BEGIN

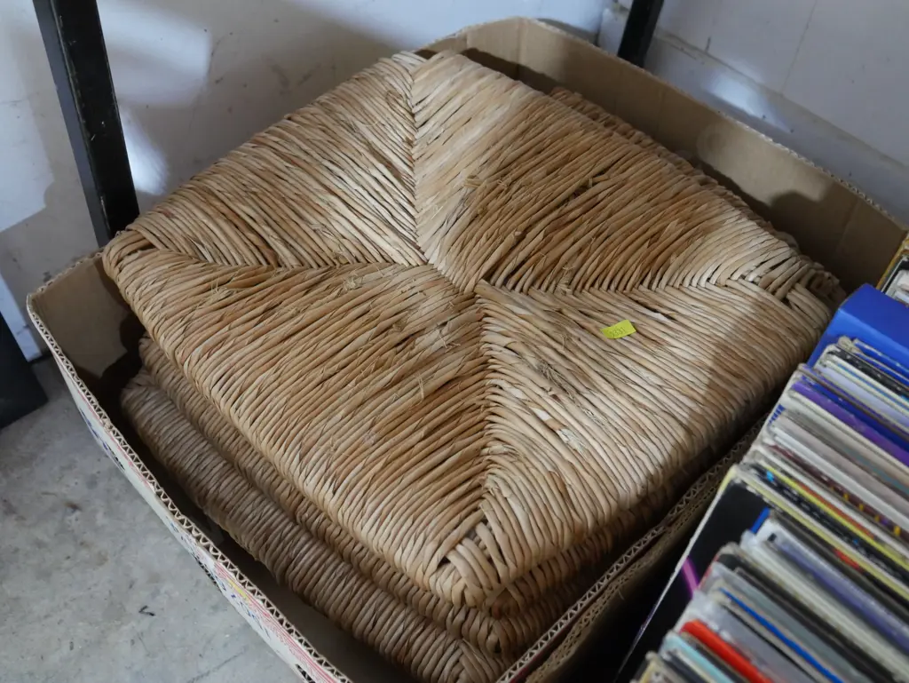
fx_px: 893
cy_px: 342
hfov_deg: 53.9
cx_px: 454
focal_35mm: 34
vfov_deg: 41.8
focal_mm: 17
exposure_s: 1/15
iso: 3200
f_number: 4
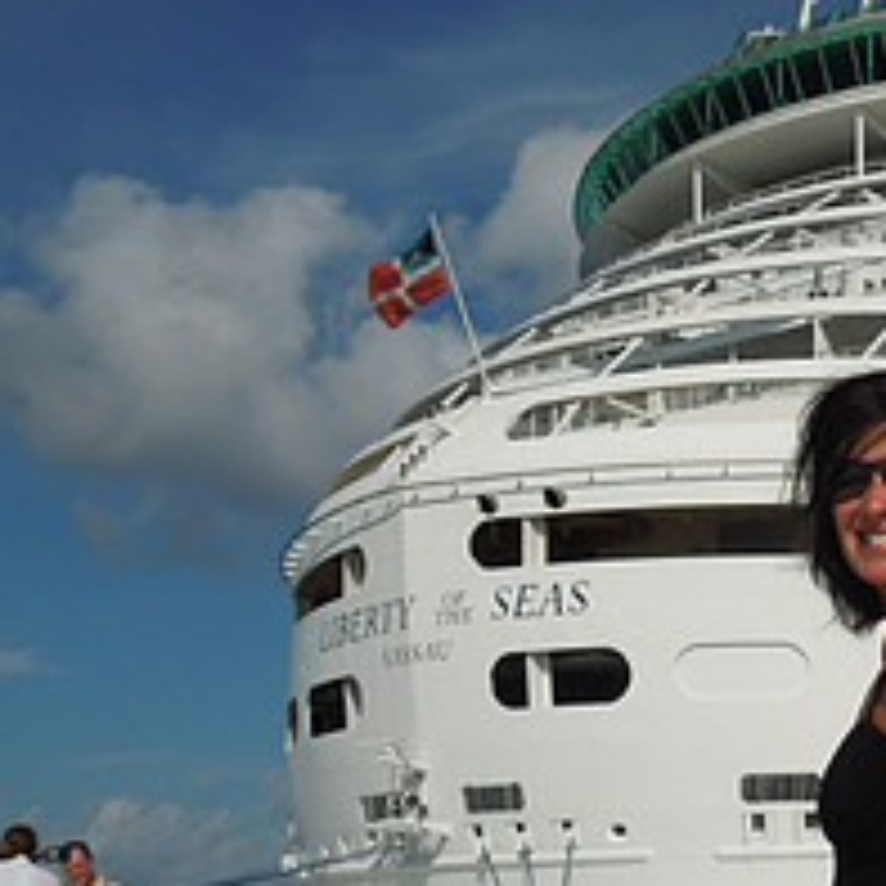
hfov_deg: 25.4
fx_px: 1882
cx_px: 850
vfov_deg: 26.4
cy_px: 524
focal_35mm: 65
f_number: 6.6
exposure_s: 1/1250
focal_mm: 4.5
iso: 100
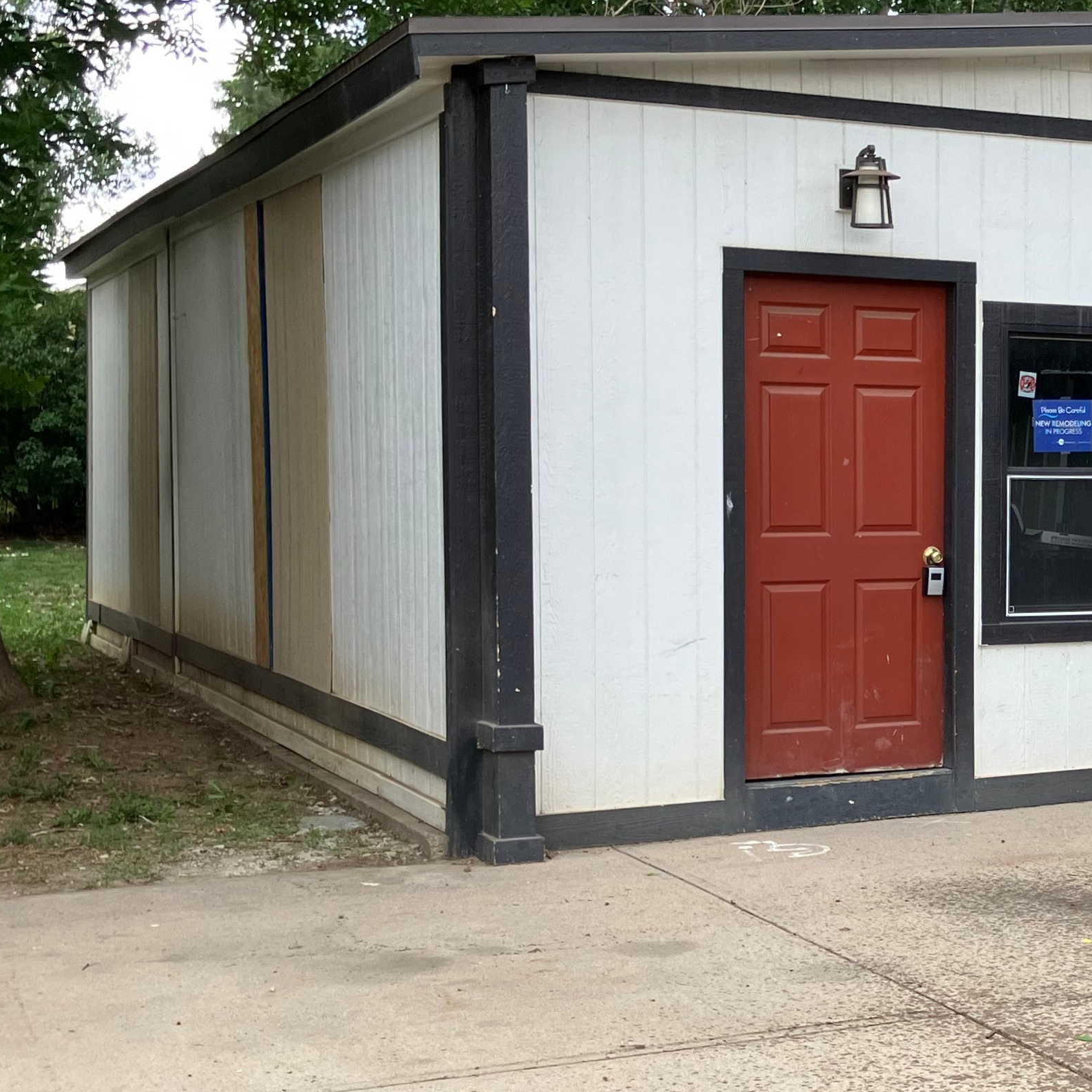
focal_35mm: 58
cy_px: 542
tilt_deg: -4.1
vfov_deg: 29.6
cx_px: 1117
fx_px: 2070
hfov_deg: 27.7
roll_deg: -1.3
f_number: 1.8
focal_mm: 3.99
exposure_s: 1/121
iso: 40
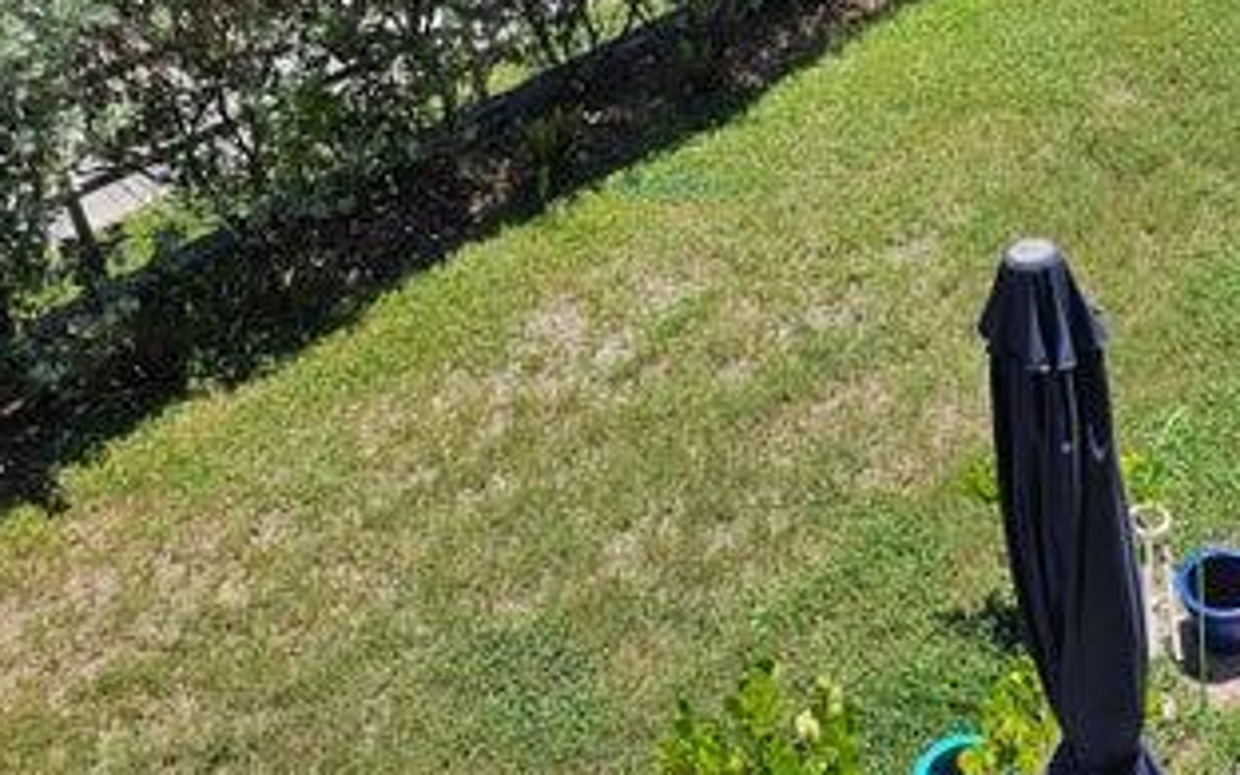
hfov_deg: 38.8
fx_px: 1690
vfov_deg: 24.9
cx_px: 994
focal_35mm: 50
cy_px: 40
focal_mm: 6.3
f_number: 1.7
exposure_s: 1/2000
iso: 32
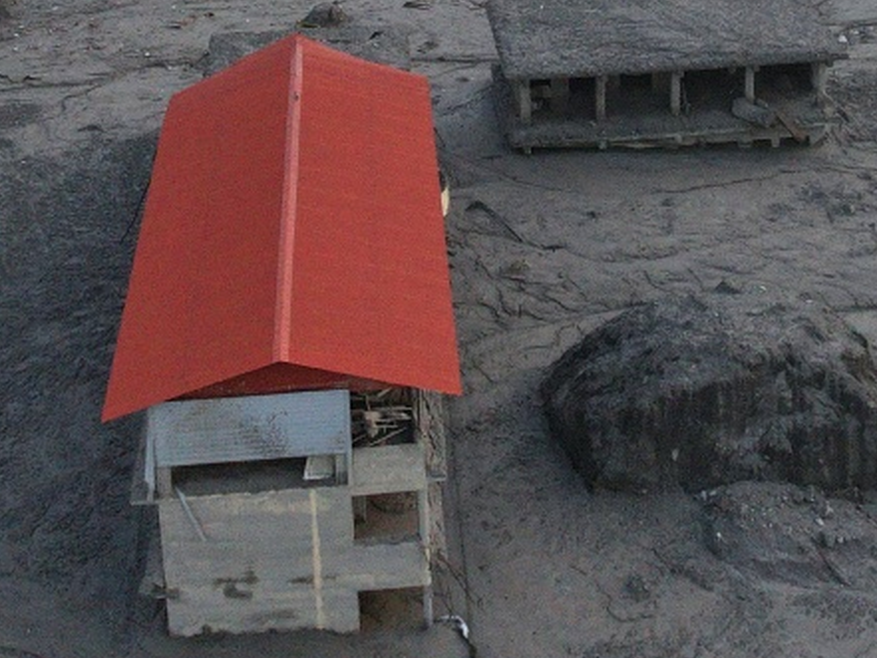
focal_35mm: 72
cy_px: -163
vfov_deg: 19.1
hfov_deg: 26.8
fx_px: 1825
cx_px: 622
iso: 140
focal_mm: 8.4
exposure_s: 1/240
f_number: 2.8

END

» **EXERCISE DIRECTIONS**
Only the text of the listing should be returned, exactly and in full; no image goes into the copy.

» **WRITTEN SOLUTION**
fx_px: 893
cy_px: 342
hfov_deg: 53.9
cx_px: 454
focal_35mm: 34
vfov_deg: 41.8
focal_mm: 17
exposure_s: 1/15
iso: 3200
f_number: 4
hfov_deg: 25.4
fx_px: 1882
cx_px: 850
vfov_deg: 26.4
cy_px: 524
focal_35mm: 65
f_number: 6.6
exposure_s: 1/1250
focal_mm: 4.5
iso: 100
focal_35mm: 58
cy_px: 542
tilt_deg: -4.1
vfov_deg: 29.6
cx_px: 1117
fx_px: 2070
hfov_deg: 27.7
roll_deg: -1.3
f_number: 1.8
focal_mm: 3.99
exposure_s: 1/121
iso: 40
hfov_deg: 38.8
fx_px: 1690
vfov_deg: 24.9
cx_px: 994
focal_35mm: 50
cy_px: 40
focal_mm: 6.3
f_number: 1.7
exposure_s: 1/2000
iso: 32
focal_35mm: 72
cy_px: -163
vfov_deg: 19.1
hfov_deg: 26.8
fx_px: 1825
cx_px: 622
iso: 140
focal_mm: 8.4
exposure_s: 1/240
f_number: 2.8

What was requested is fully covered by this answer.